Toda una generación, yo mismo, estamos educados y formados para no convivir con la tristeza, sí con el dolor y la rabia, pero no con la tristeza, y ahora esto. Enferman nuestros abuelos y padres, unos mueren; nos echan de los trabajos, o precarizan tanto que vivimos para trabajar, porque trabajando no da para vivir. Se prohíbe el ocio: la fraternidad en torno a una mesa, las risas con unas cervezas, los besos con sabor a alcohol. La cultura se limita: no hay cines, ni teatros, ni museos, ni galerías; por esta vez resisten las bibliotecas como último bastión. Limitaciones en la práctica de deporte, que es lo que nos da la vida.

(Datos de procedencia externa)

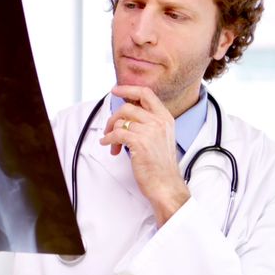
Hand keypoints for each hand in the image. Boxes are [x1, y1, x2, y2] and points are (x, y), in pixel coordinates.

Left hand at [99, 85, 190, 225]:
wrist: (166, 184)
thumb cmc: (160, 164)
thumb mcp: (159, 137)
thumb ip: (148, 123)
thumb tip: (125, 114)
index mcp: (166, 118)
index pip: (146, 94)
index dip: (128, 89)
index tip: (115, 90)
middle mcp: (159, 121)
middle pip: (127, 107)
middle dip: (113, 118)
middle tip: (109, 130)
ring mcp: (150, 131)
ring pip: (120, 121)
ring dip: (111, 132)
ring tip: (112, 145)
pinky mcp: (140, 142)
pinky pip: (116, 133)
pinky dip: (108, 139)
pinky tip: (108, 146)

Qué tristeza pasear por Oviedo, con todo cerrado y esa languidez, como de mortuorio, que imprime la luz blanquecina de las farolas. La ciudad despojada de vida, sin sus comercios, sin tiendas, sin bares ni restaurantes; es una ciudad sin alma que se mantiene en pie gracias a las rutinas de sus ciudadanos y a esa máquina que es la burocracia, que no se detiene nunca, y que hace posible que los autobuses lleguen a su hora, que las calles estén limpias, que los guardias regulen el tráfico o que el calendario del Parque San Francisco siempre señale bien el día. Ya lo decía Chaves Nogales de París apunto de ser invadida por los nazis: «Se ha demostrado que es poco menos que imposible paralizar la vida de una gran ciudad (…) Ahora bien, esta organización colosal de la vida moderna, este funcionamiento perfecto e indestructible de sus servicios, esta continuidad inalterable de su actividad que desafía todas las amenazas exteriores y da seguridad y confianza al ciudadano es totalmente ajena e independiente de las funciones superiores del Estado y aun de la vida misma de éste». La ciudad sigue y los ovetenses seguimos su rebufo, tratando de ver la normalidad donde no la hay, tratando de dominar este presente hostil y virulento que nos subyuga.
Al menos nos quedan las bibliotecas y librerías, volver una y otra vez a los libros, porque los libros abrigan y este invierno se avecina gélido. Entrar en las librerías como refugio, como cobijo del cuerpo y del alma, tratando de encontrar resquicios de felicidad que nos permitan combatir esta tristeza coronada y vírica. Todo está en los libros.